Netanyahu’s empty UN speech with cheering section

Haaretz – by Barak Ravid

Prime Minister Benjamin Netanyahu stepped into the UN headquarters in New York on Monday and found it nearly empty. This year, as last year, Netanyahu had arrived after the party had ended. The leaders of the larger countries had addressed the General Assembly last week and left, and Netanyahu found himself speaking to the foreign ministers of Liechtenstein, Iceland and Bahrain.  

The General Assembly plenum was mostly empty, and the diplomats who were there sank into their chairs and looked bored. From the podium Netanyahu certainly noticed the abandoned seats. In the upper balcony, however, he also saw his donors and patrons from the U.S. Jewish community, who had come, as every year, to cheer him from the stands. They included Ron Lauder, Malcolm Hoenlein and, naturally, Sheldon Adelson. Together with Netanyahu’s armada of advisers, they rose and applauded every time they detected a need to boost morale – when Netanyahu mentioned Iran, when he declared that the IDF was the most moral army in the world, and when he attacked the organization under whose logo he was speaking.

Click here for a transcript and video of the full speech.

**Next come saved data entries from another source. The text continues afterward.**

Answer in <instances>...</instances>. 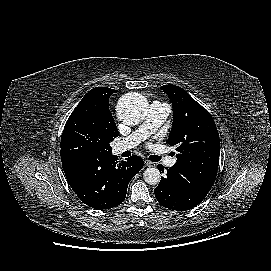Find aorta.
<instances>
[{
	"label": "aorta",
	"mask_w": 271,
	"mask_h": 271,
	"mask_svg": "<svg viewBox=\"0 0 271 271\" xmlns=\"http://www.w3.org/2000/svg\"><path fill=\"white\" fill-rule=\"evenodd\" d=\"M147 103L142 96L126 95L121 98L117 112L119 118L126 124H137L147 115ZM145 182L151 185L159 183L160 171L149 167L143 173Z\"/></svg>",
	"instance_id": "1"
}]
</instances>
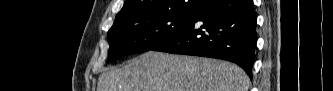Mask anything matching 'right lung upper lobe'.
Here are the masks:
<instances>
[{
	"instance_id": "right-lung-upper-lobe-1",
	"label": "right lung upper lobe",
	"mask_w": 333,
	"mask_h": 91,
	"mask_svg": "<svg viewBox=\"0 0 333 91\" xmlns=\"http://www.w3.org/2000/svg\"><path fill=\"white\" fill-rule=\"evenodd\" d=\"M205 0H125L114 24L159 13H197Z\"/></svg>"
}]
</instances>
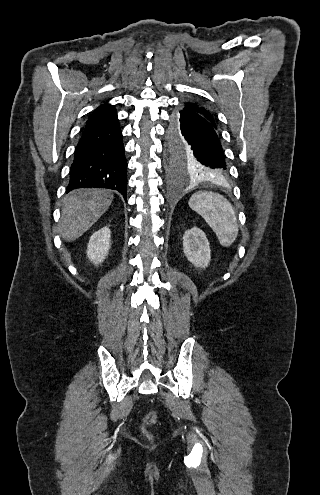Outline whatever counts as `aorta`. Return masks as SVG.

If anyone was expecting to hear something new from the prime minister, they were left with feelings of disappointment, sourness, and primarily déjà vu. The United Nations was the same United Nations and the speech was the same speech. Several of the sound bites and arguments Netanyahu used on Monday have appeared in each of his General Assembly addresses over the last five years. At times his speech sounded like a collection of clichés and slogans from members of his cabinet – like the line from Naftali Bennett about the Jewish people not being occupiers in their own land.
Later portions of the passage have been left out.